The records: Begin

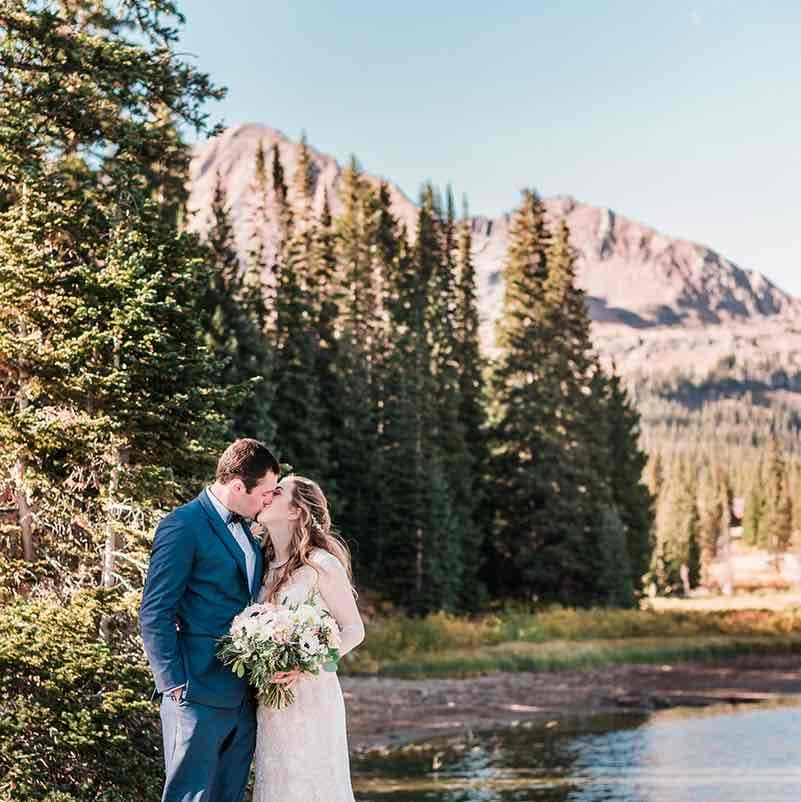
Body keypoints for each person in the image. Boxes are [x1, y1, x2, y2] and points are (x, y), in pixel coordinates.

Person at [140, 438, 280, 802]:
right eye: (265, 492)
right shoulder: (183, 525)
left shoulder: (250, 535)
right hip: (195, 693)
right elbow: (155, 610)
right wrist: (174, 685)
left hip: (241, 696)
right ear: (238, 485)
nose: (269, 500)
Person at [252, 474, 365, 802]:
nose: (267, 495)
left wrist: (307, 665)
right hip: (271, 701)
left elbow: (355, 630)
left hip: (312, 696)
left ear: (295, 511)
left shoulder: (321, 564)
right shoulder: (263, 565)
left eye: (278, 491)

The records: End

* **Work instruction**: All of the records should be output exactly as they stand, with pictures omitted.

* **Solved exercise**:
Body keypoints for each person in the image. Boxes are [x1, y1, x2, y2] and points are (x, y), in pixel coordinates.

Person at [140, 438, 280, 802]:
right eye: (265, 492)
right shoulder: (183, 525)
left shoulder: (250, 535)
right hip: (195, 693)
right elbow: (155, 610)
right wrist: (174, 685)
left hip: (241, 696)
right ear: (238, 485)
nose: (269, 500)
Person at [252, 474, 365, 802]:
nose: (267, 495)
left wrist: (307, 665)
right hip: (271, 701)
left elbow: (355, 630)
left hip: (312, 696)
left ear: (295, 511)
left shoulder: (321, 564)
right shoulder: (263, 565)
left eye: (278, 491)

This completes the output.